In 1930, Egypt's currency situation was defined by its continued adherence to the gold standard, a system formalized in 1885 under British influence. The Egyptian pound (EE) was pegged to gold and, by extension, to the British pound sterling at a fixed parity. This arrangement provided significant stability and facilitated international trade, but it also tightly bound Egypt's economy to Britain's financial fortunes. The National Bank of Egypt, acting as the currency board, maintained full gold and foreign exchange backing for the notes in circulation, ensuring confidence in the currency but limiting discretionary monetary policy.
The global context, however, was one of severe strain. The onset of the Great Depression following the 1929 Wall Street Crash caused a dramatic fall in agricultural prices, particularly for cotton, which was the cornerstone of Egypt's economy. This precipitated a sharp decline in export revenues and created a severe balance of payments crisis. Deflationary pressures mounted, increasing the real burden of debt for landowners and the state, while the fixed exchange rate made Egyptian exports less competitive on the world market just as demand collapsed.
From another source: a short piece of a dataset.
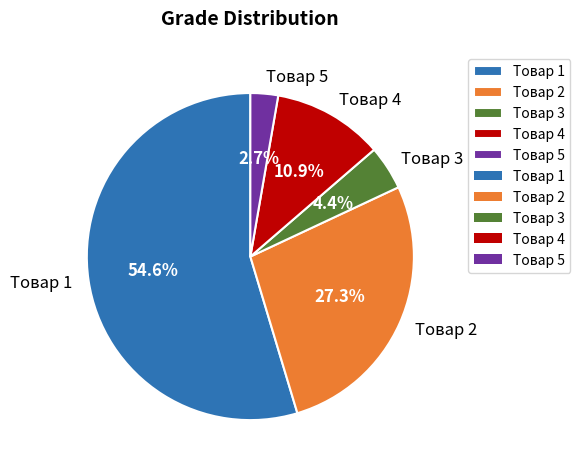

Rank the categories by value from highest to lowest.

Товар 1, Товар 2, Товар 4, Товар 3, Товар 5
Consequently, 1930 became a year of intense debate and pressure. While some advocated for abandoning the gold standard to devalue the currency and provide economic relief, the government, led by Prime Minister Ismail Sidqi, and the financial establishment ultimately chose orthodoxy. They prioritized maintaining the pound's parity with sterling and the credibility of the gold-backed system, believing it essential for long-term stability and foreign investment. This decision meant that the adjustment to the Depression's shocks would come through painful internal deflation and austerity rather than exchange rate flexibility, a choice that had significant social and economic consequences in the years that followed.